Tuesday, December 1, 2009

#9 - Dry-Aged New York Strip & 1962 Clos Fourtet


I've been waiting for this one for about two months.

After getting seriously cheap deal on a 47 year-old wine from one of my favorite vineyards, it was Christmas tree and '62 Clos Fourtet night here at the Ney house.

Clos Fourtet is probably why I like wine. Before going to Schwa a few years ago, we stopped at Wine Discount Center to pick up some wine for the BYO spot. We didn't really know French wine at all but a 375 ml of the 2003 Clos Fourtet came highly recommended by one of the clerks. We had no expectations at all.

While it was still too young, something we also didn't really know at the time, it was a bit of a revelation for me. For the first time, I got a glimpse into how good wine can become a memorable moment. There was a earthiness and spice with pure creamy fruit that tasted...exquisite, I guess. Or fancy. It had a complexity I never experienced up to that point.

While it has a solid and historical reputation, I'll never have any illusions that Clos Fourtet is some sort of paragon of great wine, but I'll always remember it for opening me up to good wine and, in a lot of ways, for allowing my brain to not being afraid of wine. It was at that meal where the cost of a wine hobby became worth it. Honestly, I still remember everything about that wine. And I'll always follow it.

So, for $90, I ordered a 1962 Clos Fourtet. It came from a retailer in California through a recent private collection sell-off with assurances that it was kept in a temperature-controlled environment. Also, it had a high shoulder fill which, for the age of the wine, is considered to be a good thing. Anything lower and it might not have been worth it. Still, there was a 50-50 chance the wine was undrinkable.

But hey, it's a wine made 10 years before I was born. Why not?

What food do you serve with such things? We didn't really know so we went with a typical Right Bank Bordeaux pairing: Simply-prepared beef with potatoes.

Food: Dry-Aged NY Strip with Gruyere Scalloped Potatoes on a bed of Raw Spinach

We're new the dry-aged beef world. Mrs. Ney heard that Fox & Obel did it right so we took a trip to the overpriced specialty of specialty stores to give it a try. Two quite beautifully marbled strips were cast-iron skilleted in bacon fat with salt, pepper and oil.

Outside of wagyu, it's the best beef I've ever had. The flavor is so distinctive it makes it difficult to describe. Extraordinarily tender, almost buttery with a taste both mellow and a bit intense.

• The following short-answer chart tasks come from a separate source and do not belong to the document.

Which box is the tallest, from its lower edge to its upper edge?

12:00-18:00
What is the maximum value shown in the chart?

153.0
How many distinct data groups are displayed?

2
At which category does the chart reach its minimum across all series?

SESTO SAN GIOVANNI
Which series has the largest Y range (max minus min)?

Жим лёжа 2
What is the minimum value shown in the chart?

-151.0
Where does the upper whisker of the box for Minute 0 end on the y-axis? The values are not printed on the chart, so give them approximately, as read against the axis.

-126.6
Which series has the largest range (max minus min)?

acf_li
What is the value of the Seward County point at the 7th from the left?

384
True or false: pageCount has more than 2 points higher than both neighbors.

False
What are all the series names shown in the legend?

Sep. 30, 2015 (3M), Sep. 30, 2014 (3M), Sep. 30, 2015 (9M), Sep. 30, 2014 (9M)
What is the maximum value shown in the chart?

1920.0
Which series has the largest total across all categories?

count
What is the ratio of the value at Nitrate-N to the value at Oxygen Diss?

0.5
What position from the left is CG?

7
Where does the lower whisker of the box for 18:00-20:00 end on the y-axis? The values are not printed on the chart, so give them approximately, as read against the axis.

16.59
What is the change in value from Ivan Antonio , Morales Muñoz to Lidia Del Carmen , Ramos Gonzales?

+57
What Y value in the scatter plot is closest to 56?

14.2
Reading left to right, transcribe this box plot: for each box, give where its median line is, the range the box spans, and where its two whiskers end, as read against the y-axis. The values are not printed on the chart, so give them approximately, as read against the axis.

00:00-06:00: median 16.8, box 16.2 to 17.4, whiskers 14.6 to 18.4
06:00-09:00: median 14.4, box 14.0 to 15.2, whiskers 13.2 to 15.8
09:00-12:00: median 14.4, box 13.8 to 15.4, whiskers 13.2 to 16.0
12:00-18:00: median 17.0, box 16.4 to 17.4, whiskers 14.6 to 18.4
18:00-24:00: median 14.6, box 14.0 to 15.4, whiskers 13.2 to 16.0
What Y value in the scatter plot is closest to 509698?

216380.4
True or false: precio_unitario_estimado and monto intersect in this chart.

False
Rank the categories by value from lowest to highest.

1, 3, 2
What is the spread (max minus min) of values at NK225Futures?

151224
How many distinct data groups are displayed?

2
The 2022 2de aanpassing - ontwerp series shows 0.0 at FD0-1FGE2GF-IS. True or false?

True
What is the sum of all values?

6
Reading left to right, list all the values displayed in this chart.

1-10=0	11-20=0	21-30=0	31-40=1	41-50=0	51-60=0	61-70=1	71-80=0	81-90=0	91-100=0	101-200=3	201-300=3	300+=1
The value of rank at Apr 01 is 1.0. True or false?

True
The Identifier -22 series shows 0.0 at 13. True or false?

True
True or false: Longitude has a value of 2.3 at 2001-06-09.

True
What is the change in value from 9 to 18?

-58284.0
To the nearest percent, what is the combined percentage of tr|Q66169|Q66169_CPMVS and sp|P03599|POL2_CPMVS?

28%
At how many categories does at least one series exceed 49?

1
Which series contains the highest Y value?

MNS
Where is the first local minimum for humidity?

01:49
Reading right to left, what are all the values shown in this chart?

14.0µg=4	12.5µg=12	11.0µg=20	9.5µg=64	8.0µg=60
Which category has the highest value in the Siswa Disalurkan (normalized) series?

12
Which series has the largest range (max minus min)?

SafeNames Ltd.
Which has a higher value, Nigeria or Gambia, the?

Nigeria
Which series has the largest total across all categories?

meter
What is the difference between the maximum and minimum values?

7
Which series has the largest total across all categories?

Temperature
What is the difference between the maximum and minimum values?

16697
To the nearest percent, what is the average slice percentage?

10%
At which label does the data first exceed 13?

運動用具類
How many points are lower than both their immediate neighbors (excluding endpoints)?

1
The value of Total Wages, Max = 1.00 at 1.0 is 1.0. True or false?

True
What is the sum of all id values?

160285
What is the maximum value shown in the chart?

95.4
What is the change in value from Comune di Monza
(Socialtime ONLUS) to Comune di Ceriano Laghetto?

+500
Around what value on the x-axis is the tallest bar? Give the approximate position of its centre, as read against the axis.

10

Basically, it sits in its own juices for a period of time (this was 21 days) in a temperature and humidity-controlled cooler with air circulating around it. For me, it almost tastes like it's been sitting in salt for months yet it doesn't taste salty. Every natural beef flavor is drawn out.

Hats off as usual to Mrs. Ney for getting these babies a perfect medium-rare. They looked freakin' gorgeous.

Gruyere pairs with merlot by most cheese pairing charts so she did a gruyere scalloped potatoes as a side.

Wine: 1962 Clos Fourtet Saint-Emilion - $90 K&L Wine Merchants

In the bottle, it smelled like black olives.

Right after pouring, it was all faint cherry and a lot of dust on the nose. In the glass, I expected some orange around the edges for a wine this old but it wasn't there. Some fading red but it looked like a wine that had held up well over the years.

First sip brought a bit of a surprise with the amount of heat it showed. After that, all musty basement with tart cherry. That was the story for the first 30 minutes. Not unpleasant in the least. Just one-dimensional while we waited for the dust to blow off. After 30-40 minutes, the plummy characteristics of merlot began to open up with earth, a little cinnamon and maybe a bit of mushroom, making for a wine that tasted almost balanced. After 60-70 minutes, it became a bit thin and was done.

For the actual merlot time window, the plum/earth/cinnamon tasted faintly creamy, like the wine might have been really good 25 -30 years ago.

Mostly though, it was for the experience of drinking a wine that old. 1978 Heredia was the oldest wine we've had until this one. On pure taste, there were many comparisons to the Heredia. While the Heredia was better, held up longer and never seemed to stop changing, the Clos Fourtet showed many of the same flavors (cherry, mushroom, cinnamon, dust) even if its progress throughout the meal was a bit more predictable and much shorter.

Pairing: Nothing clashed but nothing was enhanced

And I think that's the best we could ask for given the age and the good, but not great vintage of the wine. Wine Spectator gave the vintage an 88 coming off a 1961 year that's considered by many to be one of the top three vintages of the century.

The dry-aged beef was the undisputed star of the meal.

As for the wine, I wouldn't buy this particular year again but another year...for under $100...heck yeah.